The most accurate foreign-exchange forecasters say the dollar’s best quarterly rally since 2008 has no chance of continuing to year-end as a slow economy spurs the Federal Reserve to flood the world with more U.S. currency.
Led by JPMorgan Chase & Co., the five best strategists as measured by Bloomberg News in the six quarters through September see the currency averaging $1.34 per euro in the final three months of 2011, from $1.3387 on Sept. 30. They estimate it will average 76.6 yen, from 77.06.
Reports on everything from jobs to housing and incomes show the world’s largest economy may be in jeopardy of slipping back into recession, forcing the Fed to print more money for the third time in three years to inject into the financial system through bond purchases. Forecasters say the strategy would debase the dollar, which is down 22 percent since March 2009 even with last quarter’s gains.
“The Fed could start discussing the expansion of its balance sheet by the end of this year and begin with the asset purchases in early 2012,” John Normand, the London-based global head of foreign-exchange strategy at JPMorgan, said in an interview on Oct. 5. “The bias will be for a modest retracement in the dollar from current levels. Investors are already extraordinarily long of dollars.”
Global Turmoil
Normand, the top forecaster with a 4.37 percent margin of error, sees the 17-nation euro at $1.38 by year-end. The firm’s yen prediction is 75 per dollar.
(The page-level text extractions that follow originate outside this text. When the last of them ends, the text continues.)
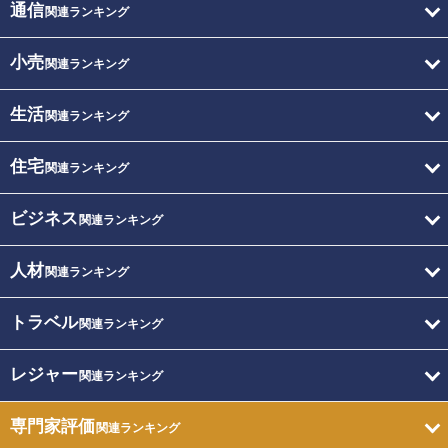
通信
関連ランキング
小売
関連ランキング
生活
関連ランキング
住宅
関連ランキング
ビジネス
関連ランキング
人材
関連ランキング
トラベル
関連ランキング
レジャー
関連ランキング
専門家評価
関連ランキング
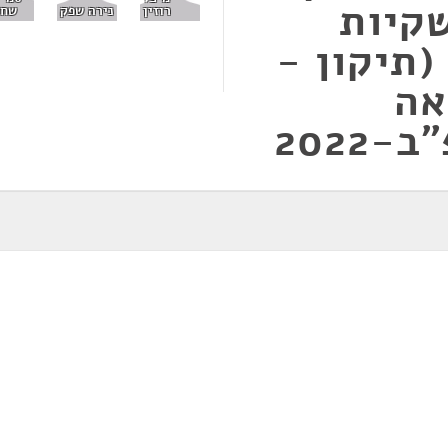
קיות
רוזין
נירה שפק
שחא
תיקון -
אה
2022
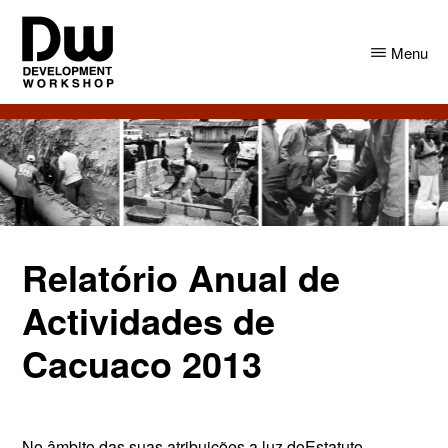
Skip
Skip
to
to
Menu
main
primary
content
sidebar
DW
Development
Angola
Workshop
Angola
Relatório Anual de
Actividades de
Cacuaco 2013
No âmbito das suas atribuições a luz doEstatuto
The U.S. currency fell 0.1 percent to $1.3661 per euro and was little changed at 76.69 yen at 2:40 p.m. New York time.
Turmoil in global financial markets last quarter as Europe’s sovereign-debt crisis deepened and Standard & Poor’s stripped the U.S. of its top AAA credit rating led investors to shun all but the safest assets, such as Treasuries. That helped spark a 7.14 percent gain in the dollar against a basket of nine developed-nation peers as measured by Bloomberg Correlation- Weighted indexes. That beat bonds, stocks and commodities.
While almost three years of near-zero interest rates from the Fed and $2.35 trillion of bond purchases helped pull the economy out of a recession, concern is rising that gross domestic product may soon start to shrink.